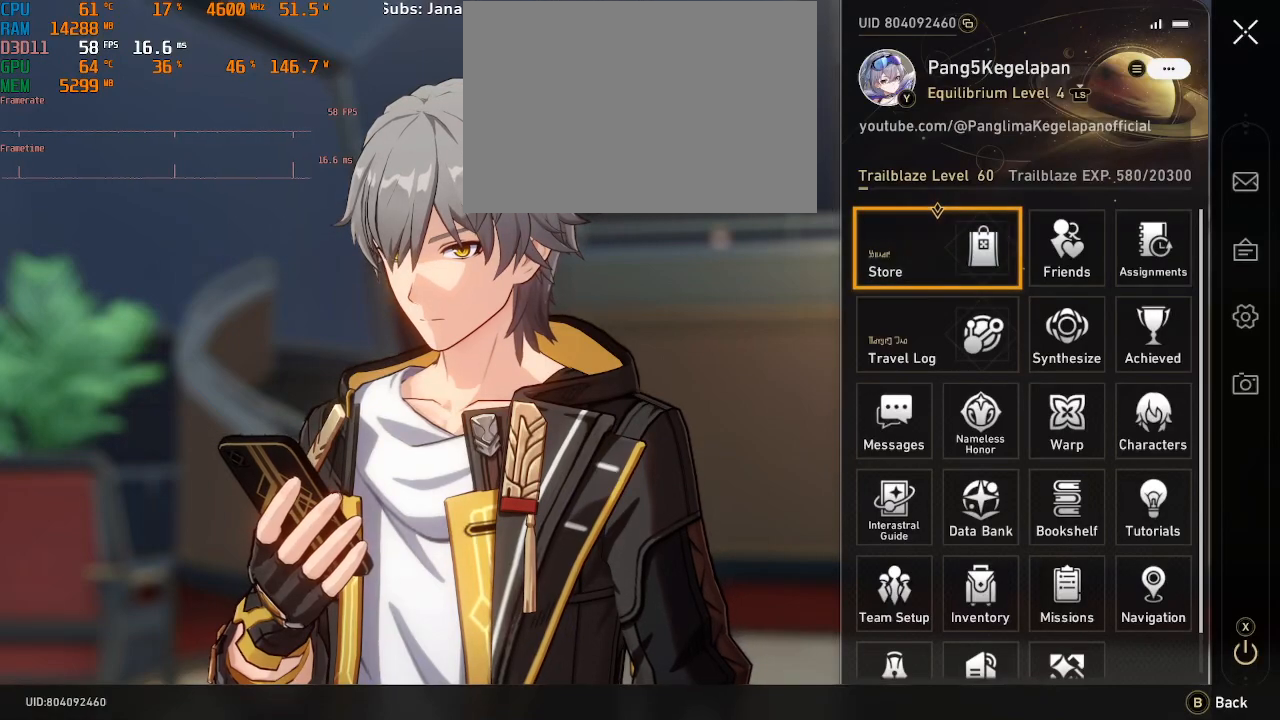
{"dt_ms": 500, "buttons": ["R2"], "left_stick": "center", "right_stick": "center", "events": []}
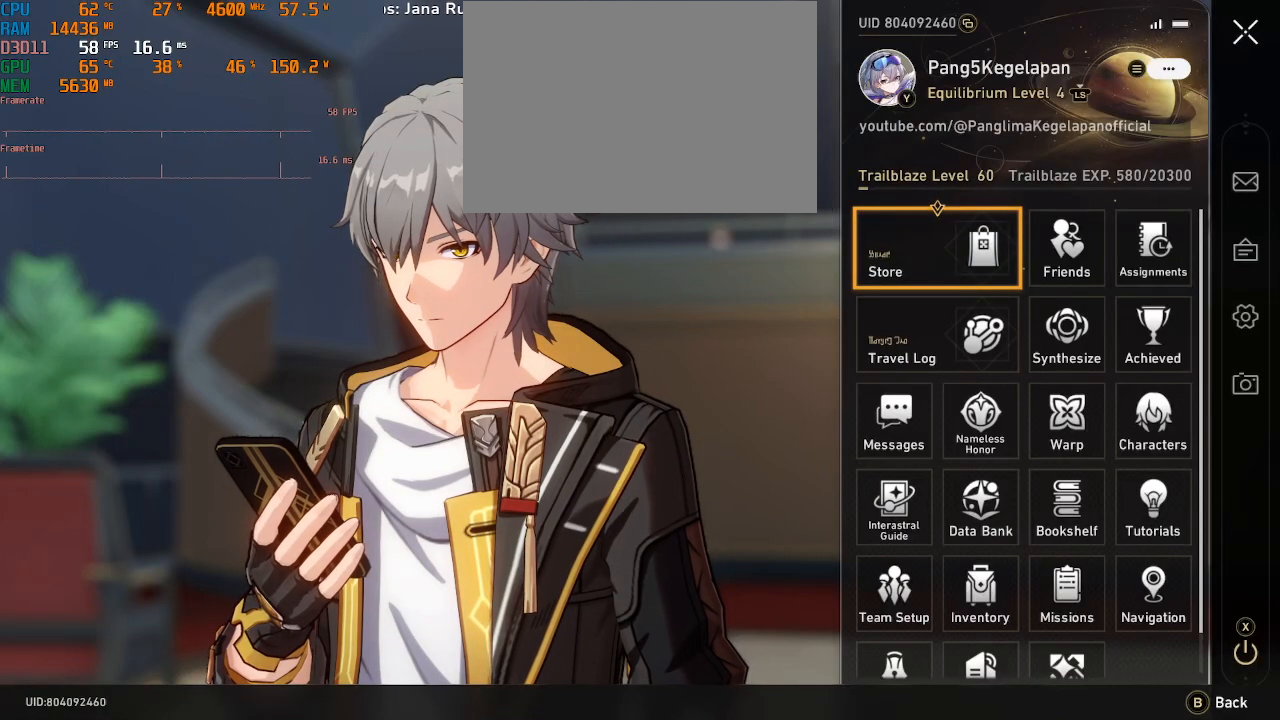
{"dt_ms": 500, "buttons": ["R2"], "left_stick": "center", "right_stick": "center", "events": []}
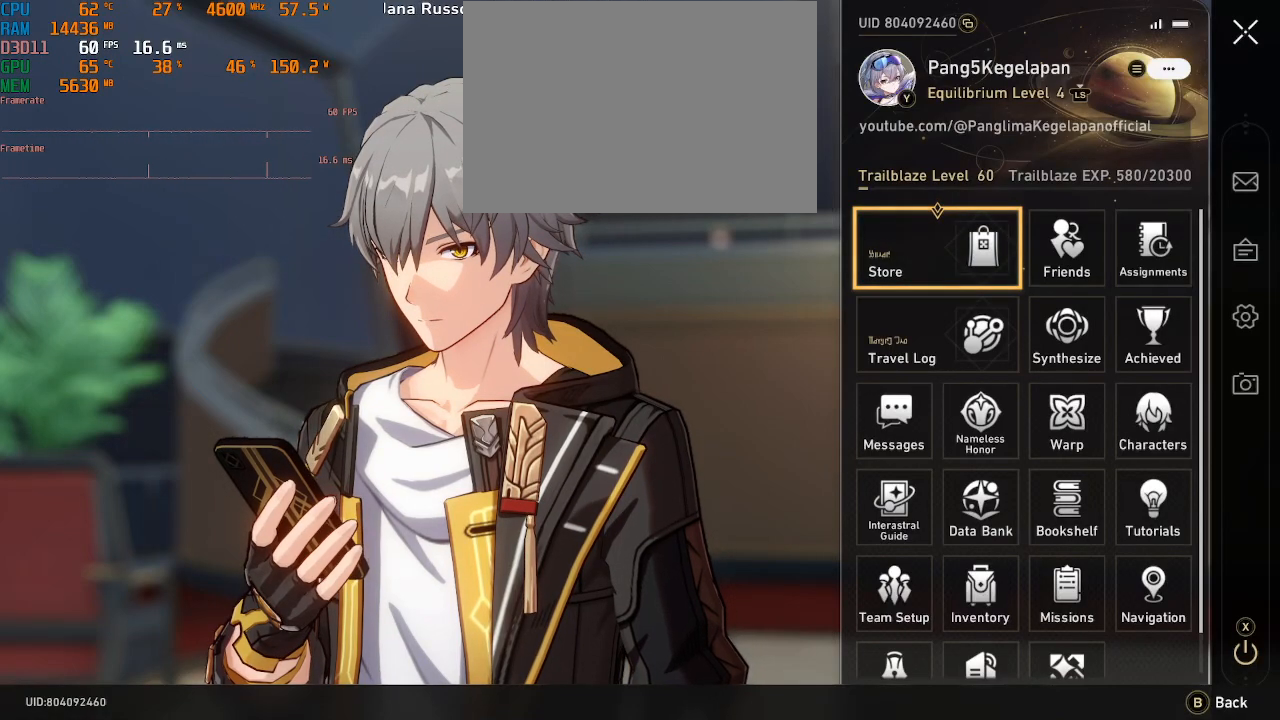
{"dt_ms": 500, "buttons": ["R2"], "left_stick": "center", "right_stick": "center"}
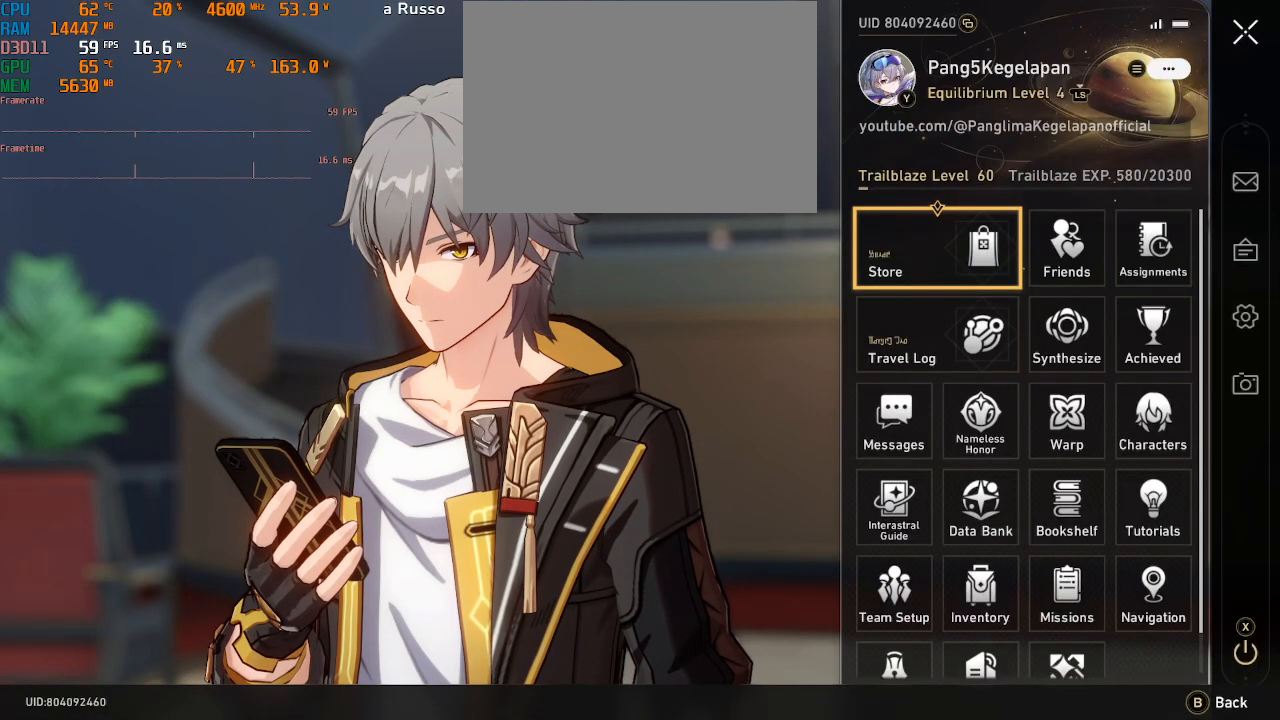
{"dt_ms": 500, "buttons": ["R2"], "left_stick": "center", "right_stick": "center", "events": []}
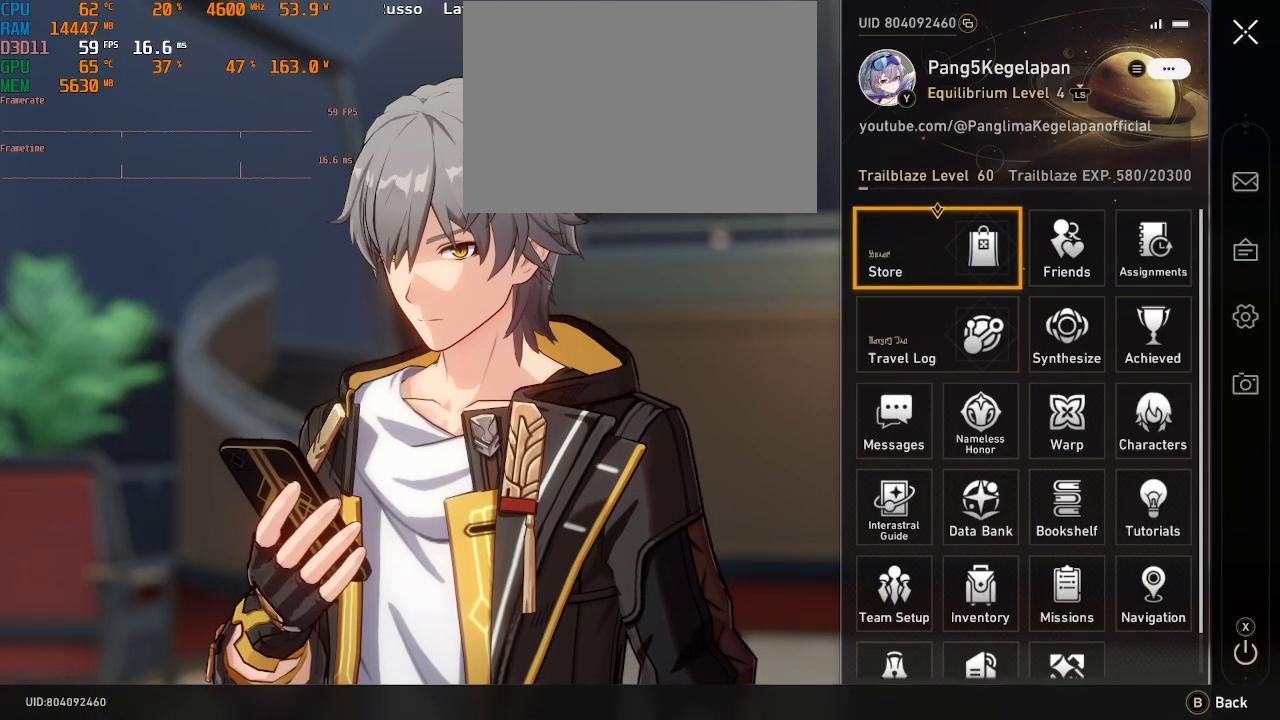
{"dt_ms": 500, "buttons": ["R2"], "left_stick": "center", "right_stick": "center", "events": []}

> _Task goal_
Reproduce all entries without any change, and omit the pictures.

> _Reply to the task_
{"dt_ms": 500, "buttons": ["R2"], "left_stick": "center", "right_stick": "center", "events": []}
{"dt_ms": 500, "buttons": ["R2"], "left_stick": "center", "right_stick": "center", "events": []}
{"dt_ms": 500, "buttons": ["R2"], "left_stick": "center", "right_stick": "center"}
{"dt_ms": 500, "buttons": ["R2"], "left_stick": "center", "right_stick": "center", "events": []}
{"dt_ms": 500, "buttons": ["R2"], "left_stick": "center", "right_stick": "center", "events": []}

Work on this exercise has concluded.